Segment Start: RECORD SET

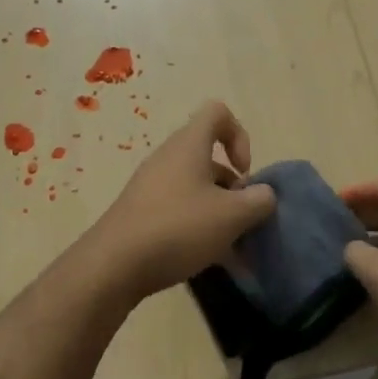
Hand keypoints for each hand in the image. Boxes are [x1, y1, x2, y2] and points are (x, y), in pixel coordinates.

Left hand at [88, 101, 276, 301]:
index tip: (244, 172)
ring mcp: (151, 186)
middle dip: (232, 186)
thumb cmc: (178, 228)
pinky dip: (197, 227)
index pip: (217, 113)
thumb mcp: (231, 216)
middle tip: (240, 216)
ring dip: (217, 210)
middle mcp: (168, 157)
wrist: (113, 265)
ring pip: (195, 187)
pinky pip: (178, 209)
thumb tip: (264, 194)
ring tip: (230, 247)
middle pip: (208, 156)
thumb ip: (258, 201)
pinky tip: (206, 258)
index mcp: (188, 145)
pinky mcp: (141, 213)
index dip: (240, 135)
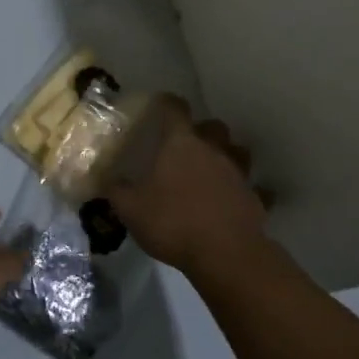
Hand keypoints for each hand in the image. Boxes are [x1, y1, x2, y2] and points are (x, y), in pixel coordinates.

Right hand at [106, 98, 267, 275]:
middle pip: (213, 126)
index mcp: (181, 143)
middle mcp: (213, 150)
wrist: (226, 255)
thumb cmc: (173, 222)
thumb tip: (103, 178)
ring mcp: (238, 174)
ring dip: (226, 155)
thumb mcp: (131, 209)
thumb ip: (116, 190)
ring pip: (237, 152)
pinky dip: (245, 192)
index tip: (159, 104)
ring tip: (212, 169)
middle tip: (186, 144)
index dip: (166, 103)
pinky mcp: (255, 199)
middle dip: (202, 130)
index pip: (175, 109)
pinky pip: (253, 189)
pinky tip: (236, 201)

Segment End: RECORD SET
Segment Start: RECORD SET

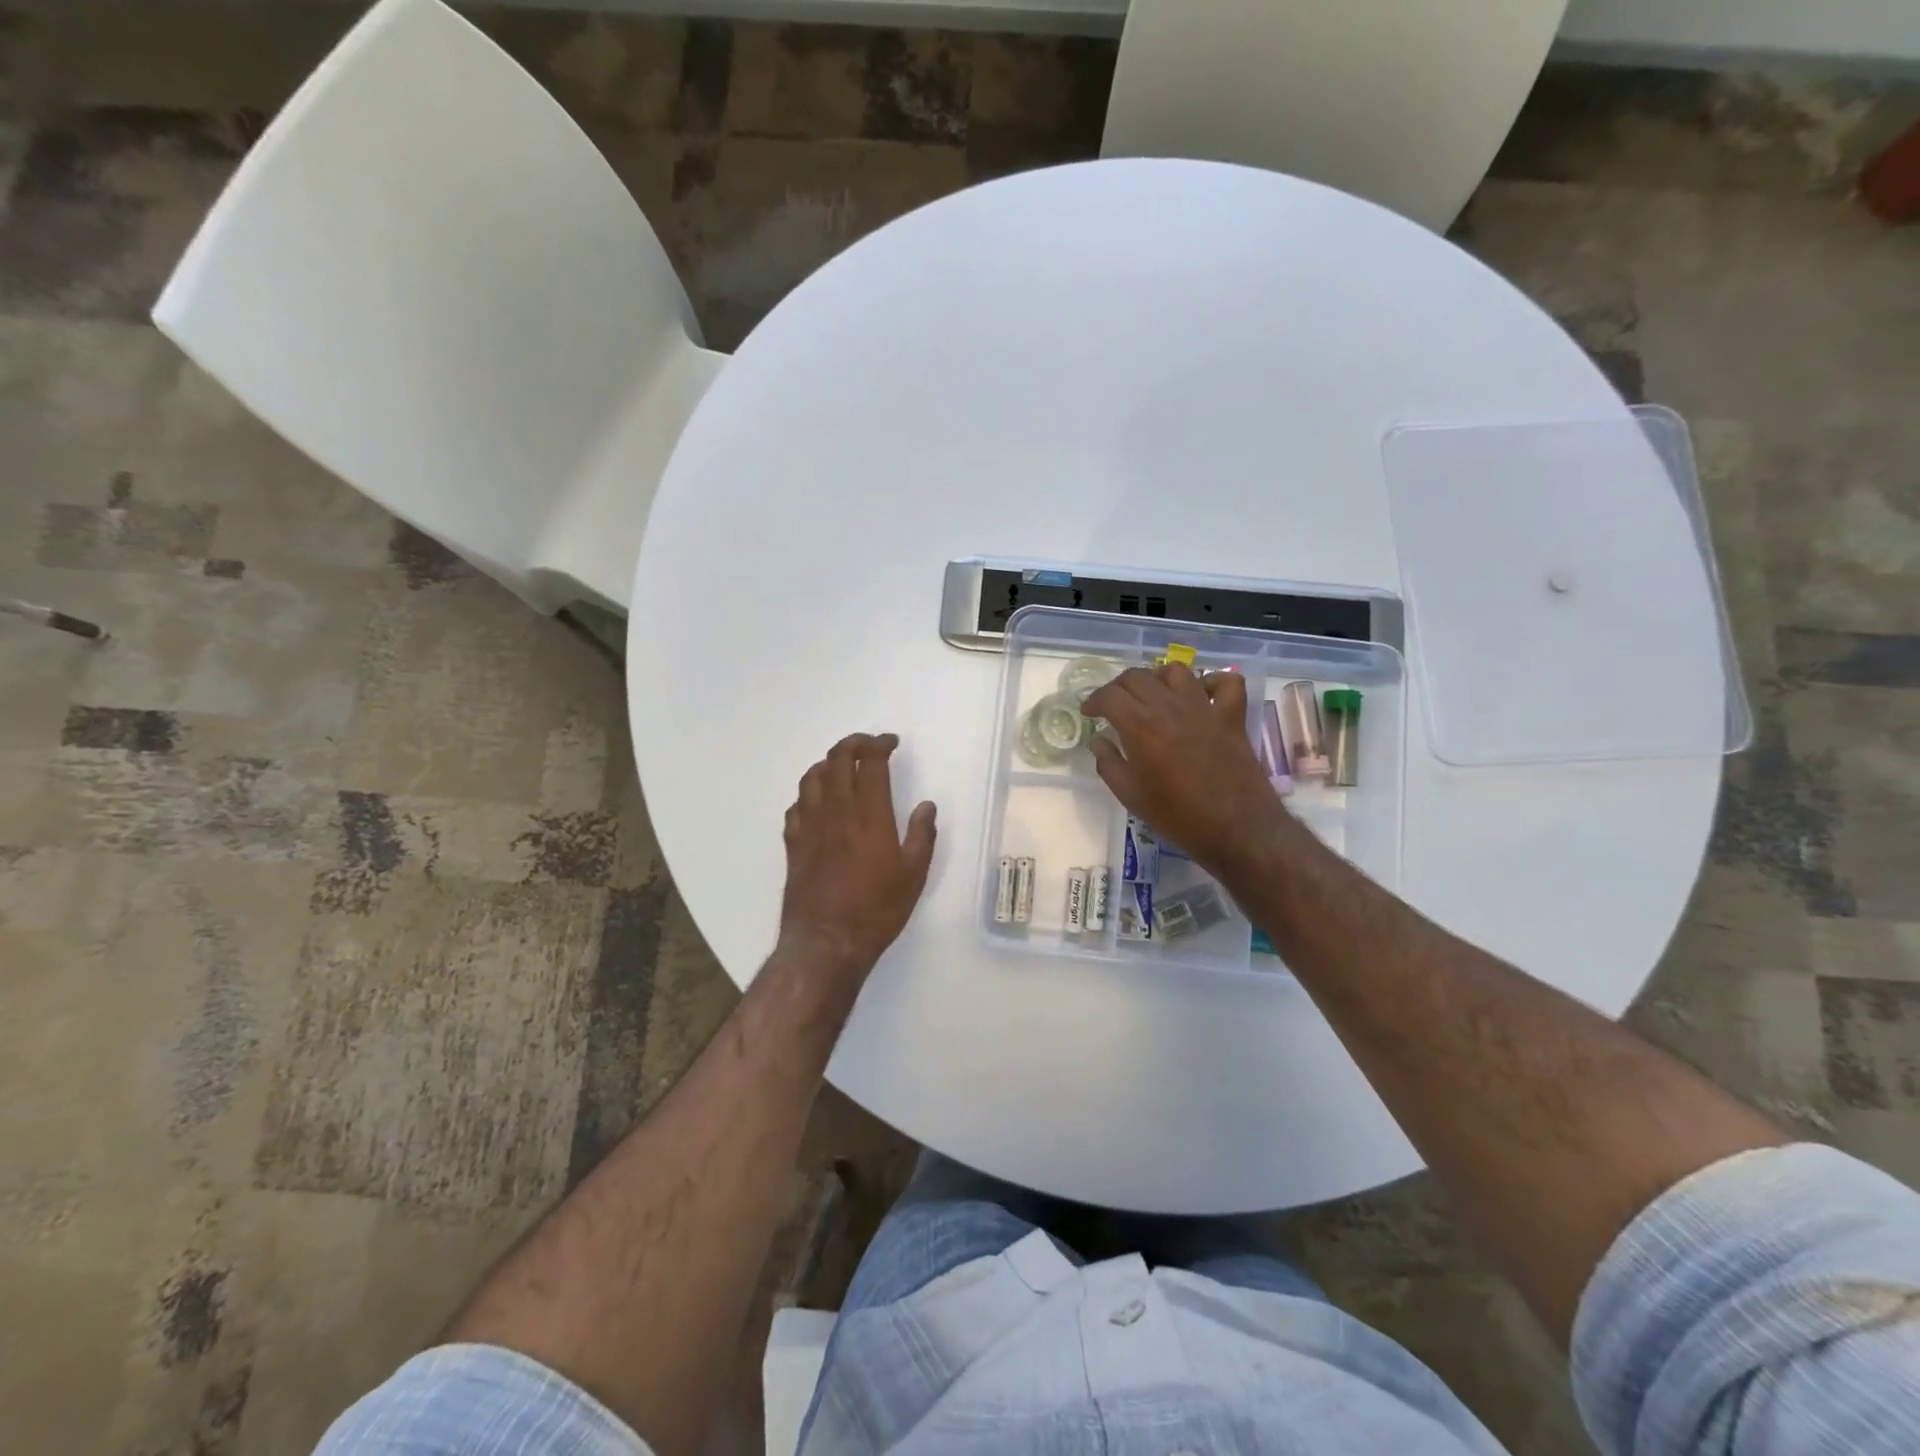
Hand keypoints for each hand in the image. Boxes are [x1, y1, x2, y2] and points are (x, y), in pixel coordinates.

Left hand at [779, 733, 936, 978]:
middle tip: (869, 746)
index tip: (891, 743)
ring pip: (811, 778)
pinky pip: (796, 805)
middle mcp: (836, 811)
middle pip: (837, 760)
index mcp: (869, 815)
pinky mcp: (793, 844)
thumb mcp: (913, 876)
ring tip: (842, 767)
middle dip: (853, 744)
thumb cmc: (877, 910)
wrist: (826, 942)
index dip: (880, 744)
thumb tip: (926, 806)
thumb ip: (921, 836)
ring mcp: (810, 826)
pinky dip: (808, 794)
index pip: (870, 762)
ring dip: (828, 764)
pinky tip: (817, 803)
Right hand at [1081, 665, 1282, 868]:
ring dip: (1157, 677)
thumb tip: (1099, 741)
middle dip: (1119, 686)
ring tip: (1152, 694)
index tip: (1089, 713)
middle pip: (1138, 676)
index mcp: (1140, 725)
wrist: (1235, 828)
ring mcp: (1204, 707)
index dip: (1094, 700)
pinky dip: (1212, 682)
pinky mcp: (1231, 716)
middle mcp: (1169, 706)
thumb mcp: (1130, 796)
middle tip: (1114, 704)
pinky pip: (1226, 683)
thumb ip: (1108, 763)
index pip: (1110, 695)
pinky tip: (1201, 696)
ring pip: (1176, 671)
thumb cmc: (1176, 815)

Segment End: RECORD SET
Segment Start: RECORD SET

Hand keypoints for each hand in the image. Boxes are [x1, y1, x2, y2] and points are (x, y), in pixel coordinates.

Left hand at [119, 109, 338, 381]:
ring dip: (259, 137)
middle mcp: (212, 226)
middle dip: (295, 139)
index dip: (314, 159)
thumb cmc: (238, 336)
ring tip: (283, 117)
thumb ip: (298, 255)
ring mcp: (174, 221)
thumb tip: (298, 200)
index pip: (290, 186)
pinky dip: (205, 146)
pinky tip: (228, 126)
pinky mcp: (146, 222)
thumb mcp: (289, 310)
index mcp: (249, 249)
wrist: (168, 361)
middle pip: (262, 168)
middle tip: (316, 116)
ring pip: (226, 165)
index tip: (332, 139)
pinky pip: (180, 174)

Segment End: RECORD SET

WORK INSTRUCTION
Retype only the stretch of lines above starting at the one with "wrist: (226, 255)" and stopping at the one with "pinky tip: (236, 201)", exactly as written, with both kept.

THE ANSWER
wrist: (226, 255)
thumb cmc: (173, 222)
thumb tip: (103, 178)
ring mcp: (238, 174)
ring dip: (226, 155)
thumb mcp: (131, 209)
thumb ip: (116, 190)
ring pip: (237, 152)
pinky dip: (245, 192)
index tip: (159, 104)
ring tip: (212, 169)
middle tip: (186, 144)
index dip: (166, 103)
pinky mcp: (255, 199)
middle dip: (202, 130)
index pip: (175, 109)
pinky pip: (253, 189)
pinky tip: (236, 201)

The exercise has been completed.